* Action item
Copy the following material again word for word, beginning at the first line and stopping after the line that contains "In plpds, how".

------------------------------------

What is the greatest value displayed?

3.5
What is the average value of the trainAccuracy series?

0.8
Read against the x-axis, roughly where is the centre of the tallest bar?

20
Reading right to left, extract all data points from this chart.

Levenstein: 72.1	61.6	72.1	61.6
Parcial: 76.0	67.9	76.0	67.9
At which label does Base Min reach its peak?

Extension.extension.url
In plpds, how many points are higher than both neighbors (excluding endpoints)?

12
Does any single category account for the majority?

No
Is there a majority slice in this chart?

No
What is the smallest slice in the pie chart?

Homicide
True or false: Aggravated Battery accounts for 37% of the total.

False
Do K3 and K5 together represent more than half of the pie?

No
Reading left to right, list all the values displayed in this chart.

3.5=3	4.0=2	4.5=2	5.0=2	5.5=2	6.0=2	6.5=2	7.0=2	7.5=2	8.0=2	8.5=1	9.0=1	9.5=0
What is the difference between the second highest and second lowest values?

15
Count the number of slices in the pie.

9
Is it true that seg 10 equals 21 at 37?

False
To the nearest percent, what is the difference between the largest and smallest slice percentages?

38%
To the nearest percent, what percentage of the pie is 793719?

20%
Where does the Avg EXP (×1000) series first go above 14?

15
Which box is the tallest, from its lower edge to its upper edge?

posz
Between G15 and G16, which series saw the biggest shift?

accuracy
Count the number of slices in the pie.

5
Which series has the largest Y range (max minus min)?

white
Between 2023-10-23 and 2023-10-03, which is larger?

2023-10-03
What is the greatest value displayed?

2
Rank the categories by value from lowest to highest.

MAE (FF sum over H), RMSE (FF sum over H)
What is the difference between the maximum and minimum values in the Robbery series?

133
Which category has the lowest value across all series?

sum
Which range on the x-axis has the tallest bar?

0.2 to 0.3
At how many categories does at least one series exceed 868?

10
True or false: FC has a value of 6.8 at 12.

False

------------------------------------

* The completed task
What is the greatest value displayed?

3.5
What is the average value of the trainAccuracy series?

0.8
Read against the x-axis, roughly where is the centre of the tallest bar?

20
Reading right to left, extract all data points from this chart.

Levenstein: 72.1	61.6	72.1	61.6
Parcial: 76.0	67.9	76.0	67.9
At which label does Base Min reach its peak?

Extension.extension.url
In plpds, how many points are higher than both neighbors (excluding endpoints)?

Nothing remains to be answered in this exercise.